The last few months I have been doing research on Egyptian mythology, alchemy, archetypes, alphabets, and the zodiac. My research has also taken me through the scriptures of Psalms and the prophecies of Ezekiel. Reading through parts of Ezekiel it didn’t take long before I felt like Ezekiel was talking more about Amun than YHVH, though it is clear that Amun was a force of inspiration for Jewish religious philosophies. In some of those spaces too it felt like references to Horus. I was struck with a particular interest regarding Ezekiel’s writings on “the third temple” where he describes stations or priestly representations of the bull and the ram, whose duty it is to consecrate the altar for seven days. Even the slightest familiarity with astrology will inform the reader that these are animal personifications of Taurus and Aries, whose signs are ruled by the planetary bodies Venus and Mars. I can’t help but wonder, was Ezekiel calling for a priestess and priest to perform this seven day consecration rite with heavenly host and/or sacred blood? My initial thought at this point were modern stations of the Scarlet woman and the Beast.

What’s a Pagan scholar doing musing over old testament scripture anyway? Its all old news and couldn’t possibly have any bearing on cultural consciousness or the present shapes of things, could it?

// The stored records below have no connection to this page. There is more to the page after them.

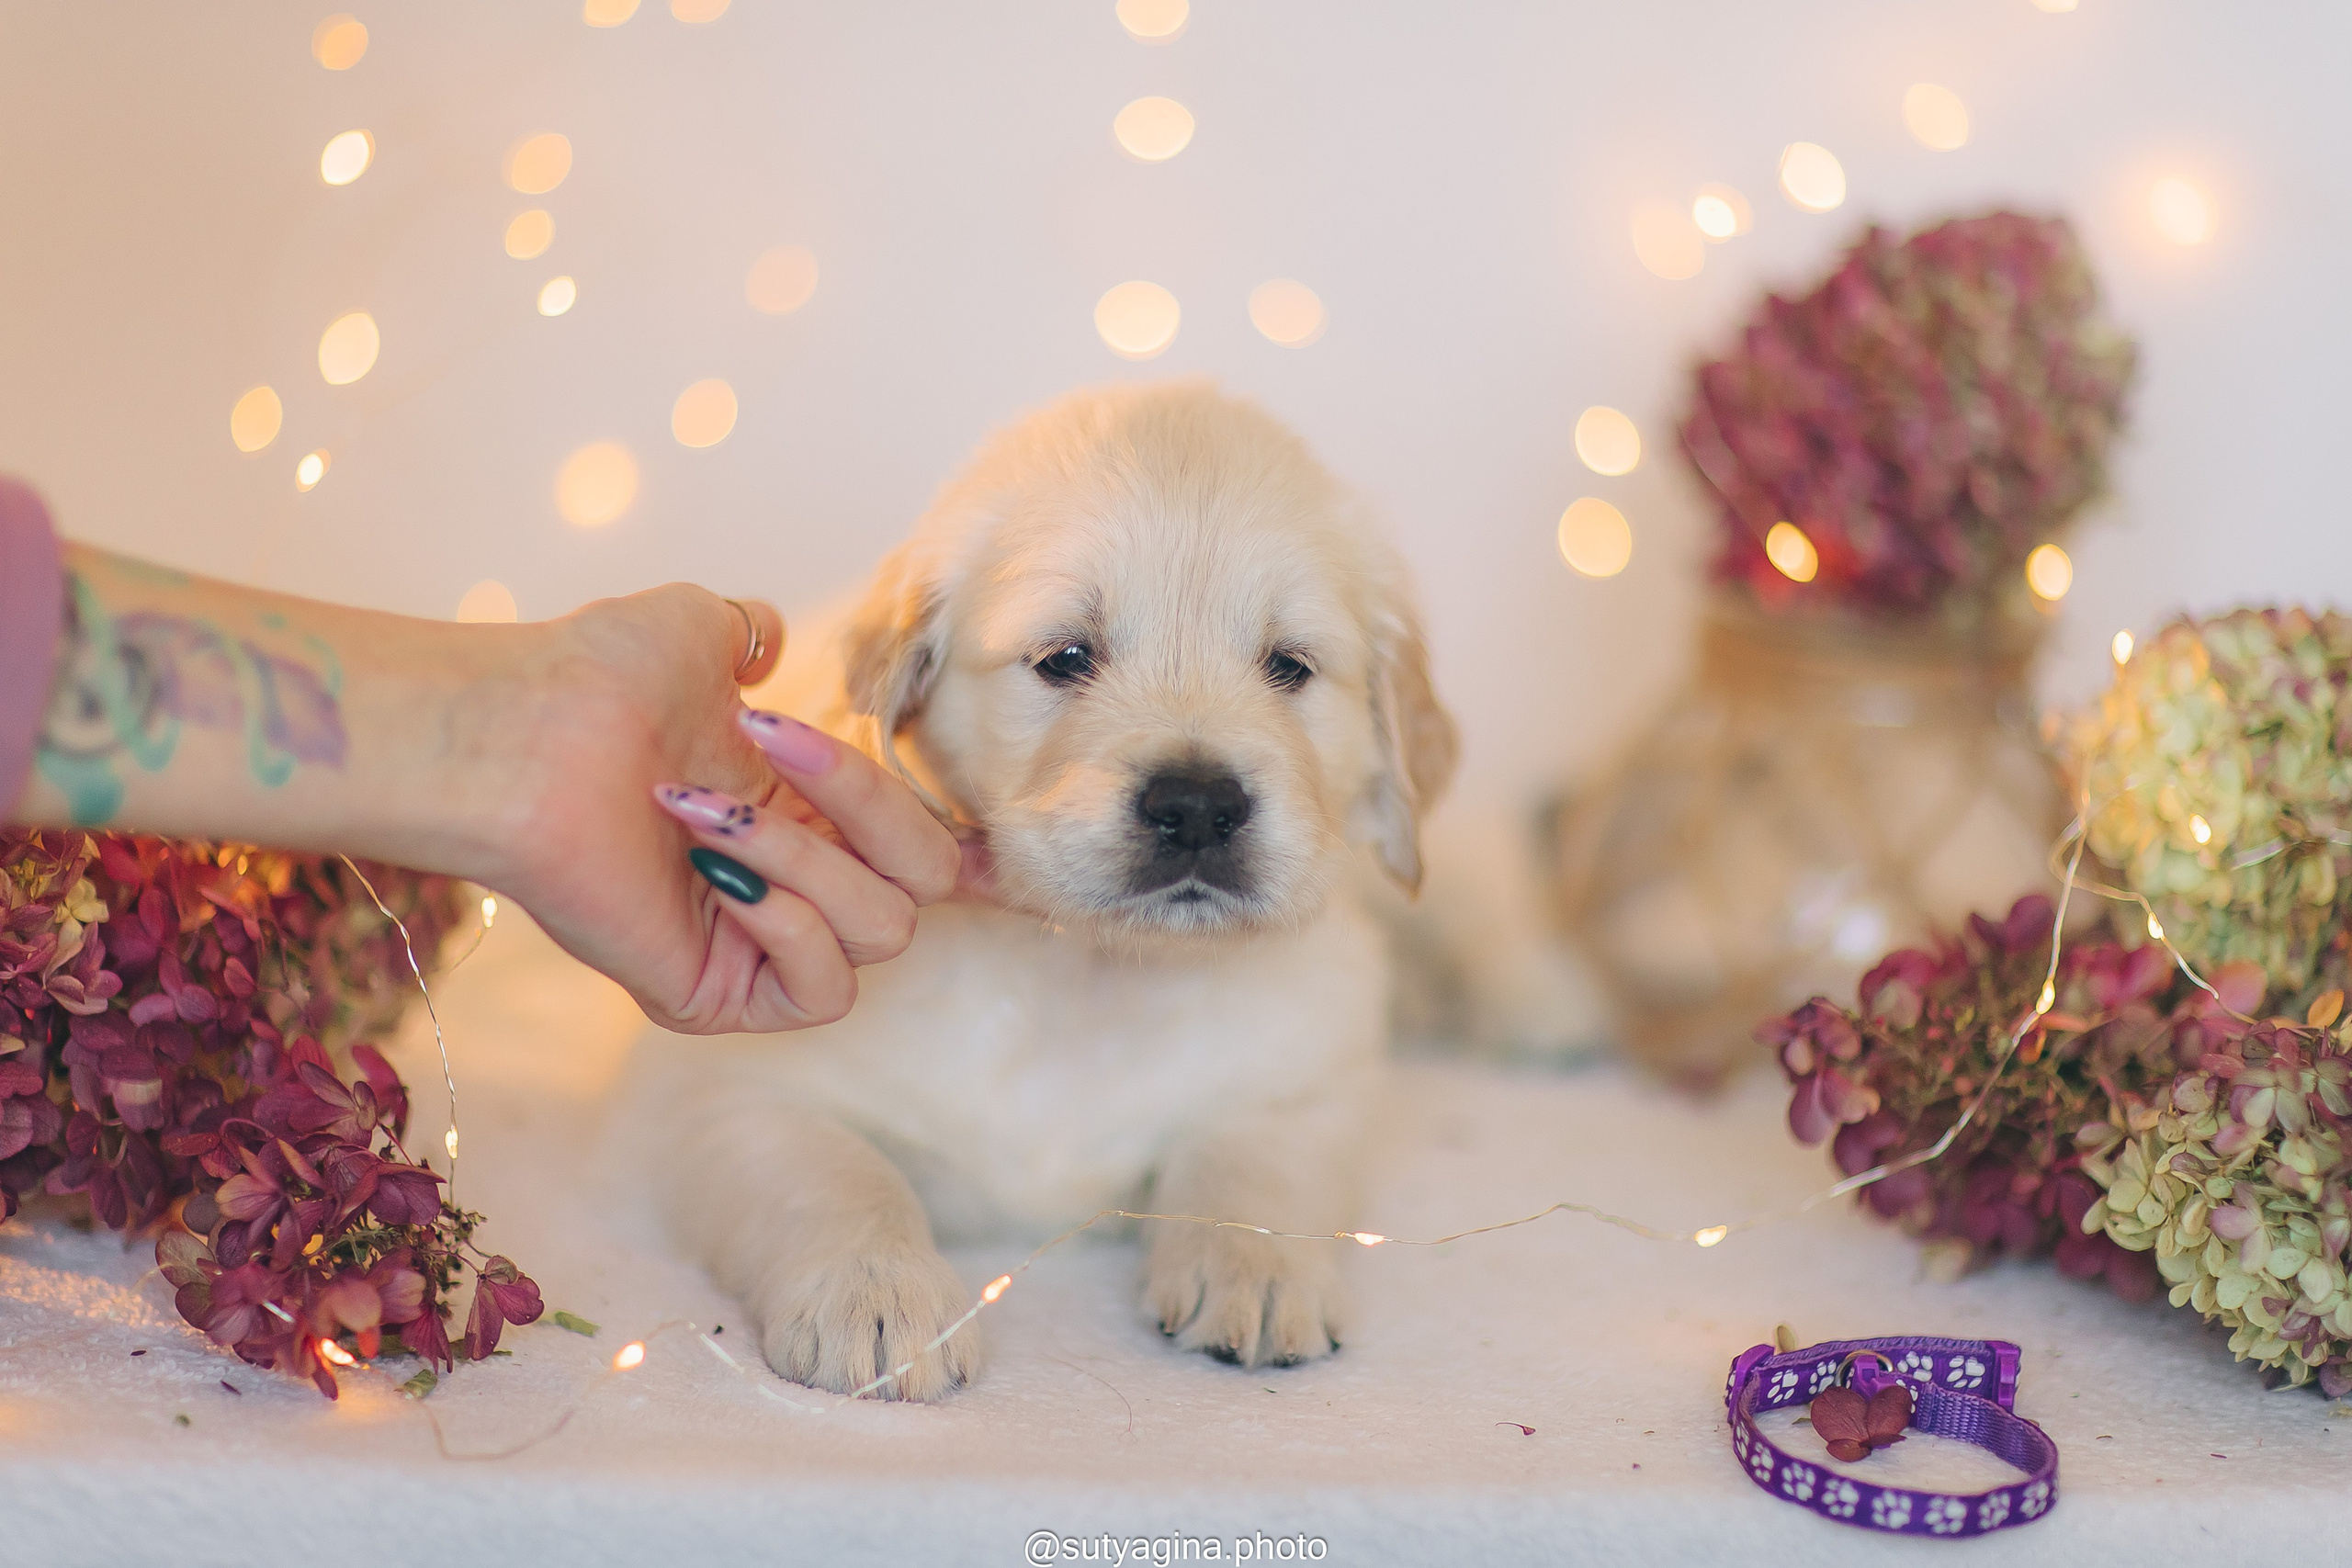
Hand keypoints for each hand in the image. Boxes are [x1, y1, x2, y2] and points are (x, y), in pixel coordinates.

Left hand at [461, 585, 960, 1032]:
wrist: (522, 727)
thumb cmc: (598, 674)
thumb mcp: (702, 631)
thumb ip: (752, 635)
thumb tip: (768, 644)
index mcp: (803, 812)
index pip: (927, 856)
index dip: (971, 848)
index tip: (987, 828)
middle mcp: (791, 881)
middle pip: (928, 883)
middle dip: (870, 804)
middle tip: (771, 746)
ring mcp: (756, 943)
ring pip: (883, 931)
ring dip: (808, 856)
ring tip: (708, 811)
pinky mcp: (719, 995)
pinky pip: (824, 985)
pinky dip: (788, 920)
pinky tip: (718, 873)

Enoch, Ezekiel, Revelations of John, these are all types of scriptural doctrines I remember reading as a child. Turning back to Amun for a moment, he is often described as the invisible or hidden one, the breath of the wind. It is in the name of Amen that countless prayers and rituals of thaumaturgy and theurgy have been enacted since before the days of the temple of Solomon. Renaissance magic texts are filled with prayers addressed to the various names of God that were invoked in the practice of the Kabbalah and inspired the praxis of the later Cabala and Qabalah. Spiritual alchemy invoked in the name of the winds that rose as a shoot from the primordial waters, which is also a designation assigned to Horus.

Eliphas Levi (18th century occultist) wrote a prayer of the winds to invoke the power of the air, that same air that Isaac Luria (16th century Kabbalist) described as the flowing emanations of the liquid light of God. In the early 2000s I wrote a short essay comparing prayer and witchcraft highlighting how the goals are the same though the methods may differ. Prayer or spell incantations, anything that is spoken or sung is by virtue of the element of the air, as these are forms of communication, and prayer is an intimate form of calling forth the names of God. With this in mind, I can understand why for men like John Dee, prayer was a powerful means towards the attainment of his will. Occultists still have discourse on how to call, to intone, or to sing, or to speak, and in what languages to perform this linguistic methodology.

After reading the Prophecies of Ezekiel I thought about his writings on the third temple, on which he provides rich, detailed plans. I wonder how it is similar and different from the Temples of Solomon and Herod. This may be a new avenue of research.